■ **Aim of the task**
For each entry below, write an exact copy and leave out the images.

==================================================

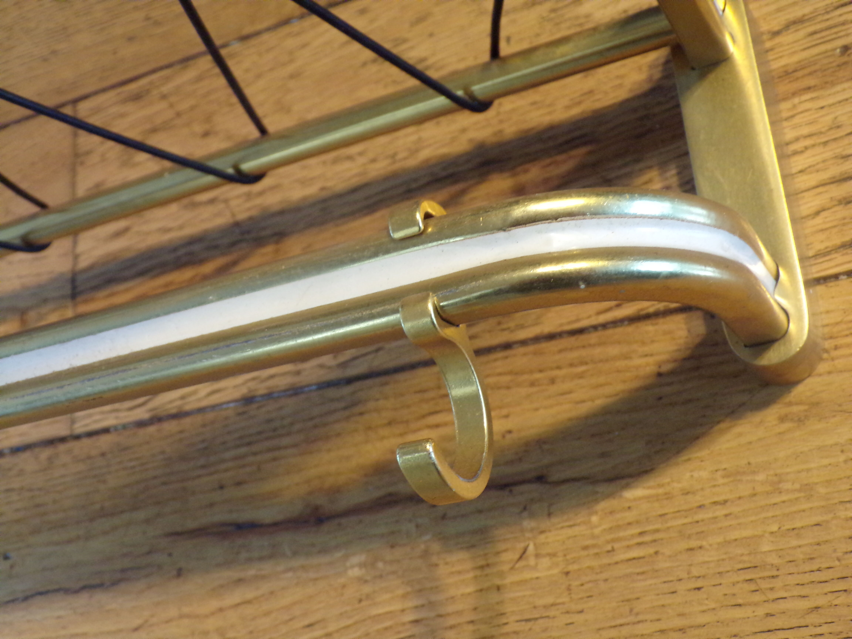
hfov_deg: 44.8
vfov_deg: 34.3
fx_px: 1034
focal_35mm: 42
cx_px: 426
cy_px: 320
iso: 400
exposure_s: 1/12
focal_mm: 7.6
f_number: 3.4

==================================================

■ **Solution to this task**
hfov_deg: 44.8
vfov_deg: 34.3
fx_px: 1034
focal_35mm: 42
cx_px: 426
cy_px: 320
iso: 400
exposure_s: 1/12
focal_mm: 7.6
f_number: 3.4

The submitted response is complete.